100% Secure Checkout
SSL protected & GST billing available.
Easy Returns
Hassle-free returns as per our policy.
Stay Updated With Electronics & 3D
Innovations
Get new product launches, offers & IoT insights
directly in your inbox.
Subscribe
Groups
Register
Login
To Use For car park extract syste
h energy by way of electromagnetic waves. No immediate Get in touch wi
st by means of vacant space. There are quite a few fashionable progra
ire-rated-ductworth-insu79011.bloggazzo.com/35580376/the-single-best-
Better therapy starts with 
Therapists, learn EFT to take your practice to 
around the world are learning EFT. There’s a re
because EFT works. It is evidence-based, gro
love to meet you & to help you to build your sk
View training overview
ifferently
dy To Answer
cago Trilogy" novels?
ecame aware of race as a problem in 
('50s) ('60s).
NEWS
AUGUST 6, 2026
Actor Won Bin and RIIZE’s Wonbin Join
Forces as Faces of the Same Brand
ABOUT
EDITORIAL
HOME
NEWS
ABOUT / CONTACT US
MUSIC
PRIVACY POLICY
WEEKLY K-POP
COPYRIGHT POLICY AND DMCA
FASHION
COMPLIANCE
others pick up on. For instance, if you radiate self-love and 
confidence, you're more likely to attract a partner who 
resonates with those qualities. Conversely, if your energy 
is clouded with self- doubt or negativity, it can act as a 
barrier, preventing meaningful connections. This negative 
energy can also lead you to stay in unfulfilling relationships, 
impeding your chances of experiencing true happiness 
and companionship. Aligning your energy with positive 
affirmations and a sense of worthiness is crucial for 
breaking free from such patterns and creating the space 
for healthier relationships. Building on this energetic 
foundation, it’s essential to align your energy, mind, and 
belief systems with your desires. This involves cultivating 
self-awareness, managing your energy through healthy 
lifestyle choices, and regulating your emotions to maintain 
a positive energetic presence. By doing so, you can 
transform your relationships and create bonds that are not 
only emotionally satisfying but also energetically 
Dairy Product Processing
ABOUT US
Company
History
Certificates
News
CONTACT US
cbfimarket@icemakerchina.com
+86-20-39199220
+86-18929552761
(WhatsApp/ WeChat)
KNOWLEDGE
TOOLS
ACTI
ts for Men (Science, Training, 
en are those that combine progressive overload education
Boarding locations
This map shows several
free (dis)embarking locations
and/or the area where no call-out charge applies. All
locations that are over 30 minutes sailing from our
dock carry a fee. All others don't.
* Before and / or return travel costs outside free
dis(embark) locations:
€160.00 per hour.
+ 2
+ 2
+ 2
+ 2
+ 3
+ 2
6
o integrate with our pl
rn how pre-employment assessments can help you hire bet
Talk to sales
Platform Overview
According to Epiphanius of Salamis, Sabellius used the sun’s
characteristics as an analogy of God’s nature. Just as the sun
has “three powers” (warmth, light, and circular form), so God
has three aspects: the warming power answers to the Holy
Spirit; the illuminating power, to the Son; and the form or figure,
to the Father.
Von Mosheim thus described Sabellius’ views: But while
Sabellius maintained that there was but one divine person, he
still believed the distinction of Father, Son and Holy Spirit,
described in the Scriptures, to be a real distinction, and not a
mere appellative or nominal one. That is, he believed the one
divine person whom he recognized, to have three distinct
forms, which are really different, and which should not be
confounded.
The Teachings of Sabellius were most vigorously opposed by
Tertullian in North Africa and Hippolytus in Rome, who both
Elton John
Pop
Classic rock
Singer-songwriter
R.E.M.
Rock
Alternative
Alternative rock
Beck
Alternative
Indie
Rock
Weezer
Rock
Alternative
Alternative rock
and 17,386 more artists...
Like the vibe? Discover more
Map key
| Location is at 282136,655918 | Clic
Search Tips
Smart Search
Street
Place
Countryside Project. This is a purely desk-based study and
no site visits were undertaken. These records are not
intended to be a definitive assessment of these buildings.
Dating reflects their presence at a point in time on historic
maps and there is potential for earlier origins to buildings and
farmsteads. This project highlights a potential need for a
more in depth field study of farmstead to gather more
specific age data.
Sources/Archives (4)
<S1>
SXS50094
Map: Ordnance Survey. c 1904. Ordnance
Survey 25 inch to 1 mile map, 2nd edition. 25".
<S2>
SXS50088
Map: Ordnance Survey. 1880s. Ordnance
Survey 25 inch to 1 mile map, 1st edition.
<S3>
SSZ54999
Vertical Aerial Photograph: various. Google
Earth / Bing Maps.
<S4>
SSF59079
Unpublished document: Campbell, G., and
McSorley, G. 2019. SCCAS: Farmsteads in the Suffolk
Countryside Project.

* * * *

** TASK PROMPT **
Above are the records; reproduce all of them exactly.

** REPLY TO THE EXERCISE **
100% Secure Checkout
SSL protected & GST billing available.
Easy Returns
Hassle-free returns as per our policy.
Stay Updated With Electronics & 3D
Innovations
Get new product launches, offers & IoT insights
directly in your inbox.
Subscribe
Groups
Register
Login
To Use For car park extract syste
h energy by way of electromagnetic waves. No immediate Get in touch wi
st by means of vacant space. There are quite a few fashionable progra
ire-rated-ductworth-insu79011.bloggazzo.com/35580376/the-single-best-
Better therapy starts with 
Therapists, learn EFT to take your practice to 
around the world are learning EFT. There’s a re
because EFT works. It is evidence-based, gro
love to meet you & to help you to build your sk
View training overview
ifferently
dy To Answer
cago Trilogy" novels?
ecame aware of race as a problem in 
('50s) ('60s).
NEWS
AUGUST 6, 2026
Actor Won Bin and RIIZE’s Wonbin Join
Forces as Faces of the Same Brand
ABOUT
EDITORIAL
HOME
NEWS
ABOUT / CONTACT US
MUSIC
PRIVACY POLICY
WEEKLY K-POP
COPYRIGHT POLICY AND DMCA
FASHION
COMPLIANCE
others pick up on. For instance, if you radiate self-love and 
confidence, you're more likely to attract a partner who 
resonates with those qualities. Conversely, if your energy 
is clouded with self- doubt or negativity, it can act as a 
barrier, preventing meaningful connections. This negative 
energy can also lead you to stay in unfulfilling relationships, 
impeding your chances of experiencing true happiness 
and companionship. Aligning your energy with positive 
affirmations and a sense of worthiness is crucial for 
breaking free from such patterns and creating the space 
for healthier relationships. Building on this energetic 
foundation, it’s essential to align your energy, mind, and 
belief systems with your desires. This involves cultivating 
self-awareness, managing your energy through healthy 
lifestyle choices, and regulating your emotions to maintain 
a positive energetic presence. By doing so, you can 
transform your relationships and create bonds that are not 
only emotionally satisfying but also energetically 
Dairy Product Processing
ABOUT US
Company
History
Certificates
News
CONTACT US
cbfimarket@icemakerchina.com
+86-20-39199220
+86-18929552761
(WhatsApp/ WeChat)
KNOWLEDGE
TOOLS
ACTI
ts for Men (Science, Training, 
en are those that combine progressive overload education
Boarding locations
This map shows several
free (dis)embarking locations
and/or the area where no call-out charge applies. All
locations that are over 30 minutes sailing from our
dock carry a fee. All others don't.
* Before and / or return travel costs outside free
dis(embark) locations:
€160.00 per hour.
+ 2
+ 2
+ 2
+ 2
+ 3
+ 2
6
o integrate with our pl
rn how pre-employment assessments can help you hire bet
Talk to sales
Platform Overview
According to Epiphanius of Salamis, Sabellius used the sun’s
characteristics as an analogy of God’s nature. Just as the sun
has “three powers” (warmth, light, and circular form), so God
has three aspects: the warming power answers to the Holy
Spirit; the illuminating power, to the Son; and the form or figure,
to the Father.
Von Mosheim thus described Sabellius’ views: But while
Sabellius maintained that there was but one divine person, he
still believed the distinction of Father, Son and Holy Spirit,
described in the Scriptures, to be a real distinction, and not a
mere appellative or nominal one. That is, he believed the one
divine person whom he recognized, to have three distinct
forms, which are really different, and which should not be
confounded.
The Teachings of Sabellius were most vigorously opposed by
Tertullian in North Africa and Hippolytus in Rome, who both
Elton John
Pop
Classic rock
Singer-songwriter
R.E.M.
Rock
Alternative
Alternative rock
Beck
Alternative
Indie
Rock
Weezer
Rock
Alternative
Alternative rock
and 17,386 more artists...
Like the vibe? Discover more
Map key
| Location is at 282136,655918 | Clic
Search Tips
Smart Search
Street
Place
Countryside Project. This is a purely desk-based study and
no site visits were undertaken. These records are not
intended to be a definitive assessment of these buildings.
Dating reflects their presence at a point in time on historic
maps and there is potential for earlier origins to buildings and
farmsteads. This project highlights a potential need for a
more in depth field study of farmstead to gather more
specific age data.
Sources/Archives (4)
<S1>
SXS50094
Map: Ordnance Survey. c 1904. Ordnance
Survey 25 inch to 1 mile map, 2nd edition. 25".
<S2>
SXS50088
Map: Ordnance Survey. 1880s. Ordnance
Survey 25 inch to 1 mile map, 1st edition.
<S3>
SSZ54999
Vertical Aerial Photograph: various. Google
Earth / Bing Maps.
<S4>
SSF59079
Unpublished document: Campbell, G., and
McSorley, G. 2019. SCCAS: Farmsteads in the Suffolk
Countryside Project.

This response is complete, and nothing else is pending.